START SUPPLIED MATERIAL

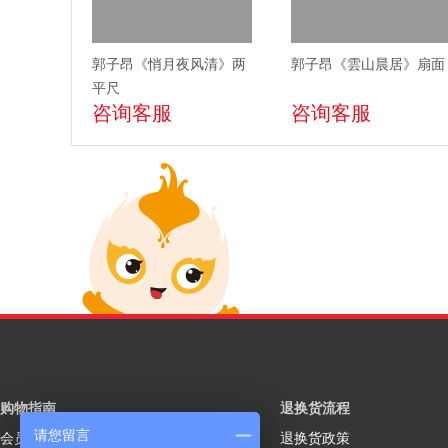
郭子昂《悄月夜风清》两
郭子昂《雲山晨居》扇面
平尺
咨询客服
咨询客服
购物指南
退换货流程
请您留言
会员注册
退换货政策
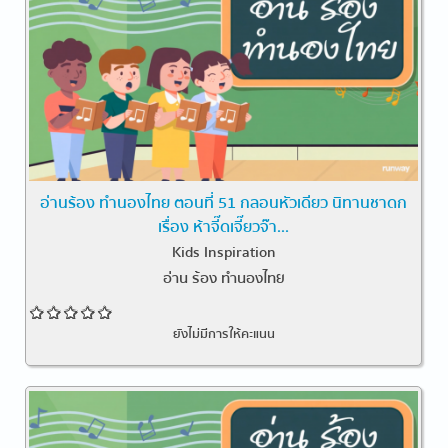
อ่านร้อง ทำนองไทย ตอนที่ 51 กลอนหัวเดียว นิทานชาดก
เรื่อง ห้าจี๊ดเจี๊ยวจ๊า...
Kids Inspiration
อ่าน ร้อง ทำนองไทย
ยังไม่มีการให้คะแนน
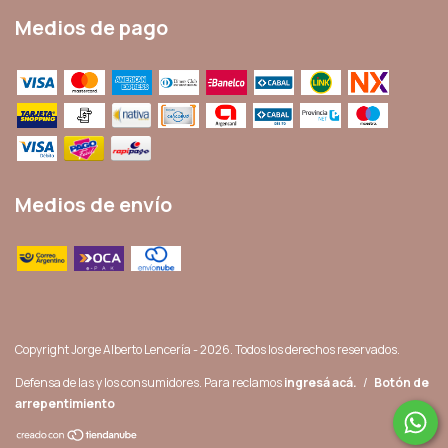
Medios de pago
Medios de envío
Copyright Jorge Alberto Lencería - 2026. Todos los derechos reservados.
Defensa de las y los consumidores. Para reclamos
ingresá acá.
/
Botón de
arrepentimiento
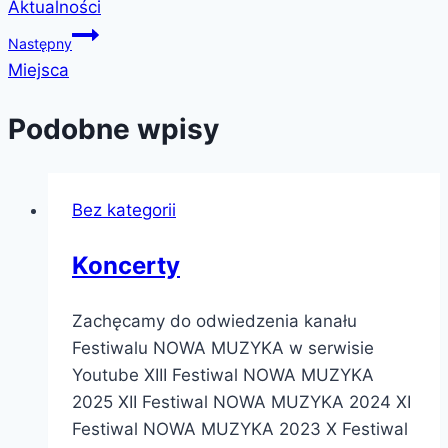
Aktualności
wpisu
Następny
Miejsca
Podobne wpisy
Bez kategorii
Koncerty
Zachęcamy do odwiedzenia kanału
Festiwalu NOWA MUZYKA w serwisie
Youtube XIII Festiwal NOWA MUZYKA
2025 XII Festiwal NOWA MUZYKA 2024 XI
Festiwal NOWA MUZYKA 2023 X Festiwal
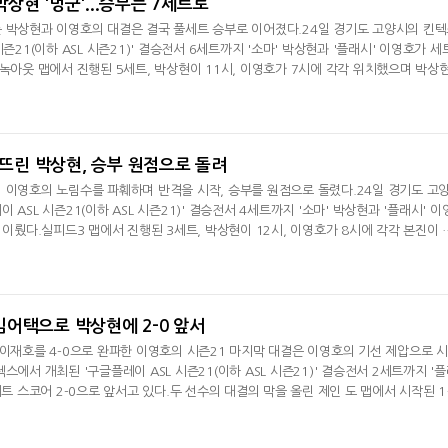
 박상현 '멍군'...승부는 7세트로
 박상현과 이영호의 대결은 결국 풀세트 승부로 이어졌다.24일 경기도 고양시의 킨
즌21(이하 ASL 시즌21)' 결승전서 6세트까지 '소마' 박상현과 '플래시' 이영호가 세
.녹아웃 맵에서 진행된 5세트, 박상현이 11시, 이영호가 7시에 각각 위치했으며 박상
 꺼냈고 이에 맞서는 이영호는 마린과 벌처, 배럭으로 방어막을 구축했다.박상현이 
커를 보내며 빠른 공세를 택했지만 입구 방어막은 뚫릴 듯 뚫리지 않았으며 모든 병
 경기를 포기,
무너뜨린 박상현, 승부 원점으로 돌려
 이영호의 노림수를 파훼하며 반격을 시작, 승부를 원점으로 돌렸다.24일 경기도 고
ASL 시즌21(이하 ASL 시즌21)' 결승전서 4세트까지 '소마' 박상현과 '플래시' 이
이뤘다.실피드3 맵에서 진행된 3세트, 박상현이 12시, 이영호가 8시에 각각 본진이 설
블 커맨더센터로 경기를 시작하자 박상현은 빠른 확장에 이은 드론 4기로 상대 멀티 
를 잘 커트했다. 박상현이 저글링을 꺼내 상대 9시쪽 타격을 시작했으나 이영호도 벙
한 벌처로 이를
 타임어택으로 박상현에 2-0 앞서
 이재호를 4-0으로 완파한 이영호의 시즌21 마지막 대결은 이영호의 기선 제압으로 
스에서 개최된 '구글플레이 ASL 시즌21(이하 ASL 시즌21)' 결승전서 2세트까지 '
세트 스코어 2-0으로 앞서고 있다.두 선수의 대결의 막을 올린 제인 도 맵에서 시작된 
8시에 각각 자리를 잡았으며 두 선수 모두 시계 방향으로 빠른 확장을 선택했다. 박상현
영호 쪽 견제를 시도했으나 이영호도 터렛을 곳곳에 설치해두며 이를 막아냈다. 방어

END SUPPLIED MATERIAL

Write out the records above exactly. Begin with the first line, end with the line holding "Medios de envío", and drop the pictures.

郭子昂《悄月夜风清》两
郭子昂《雲山晨居》扇面
平尺
咨询客服
咨询客服
购物指南
退换货流程
请您留言
会员注册
退换货政策
อ่านร้อง ทำนองไทย ตอนที่ 51 กลอนหัวเดียว นิทานชาดก
เรื่อง ห้าจี๊ดเจี๊ยวจ๊า...
Kids Inspiration
อ่าน ร้อง ทำนองไทย
ยังไม่มีการให้คะแนน
Medios de pago
Medios de envío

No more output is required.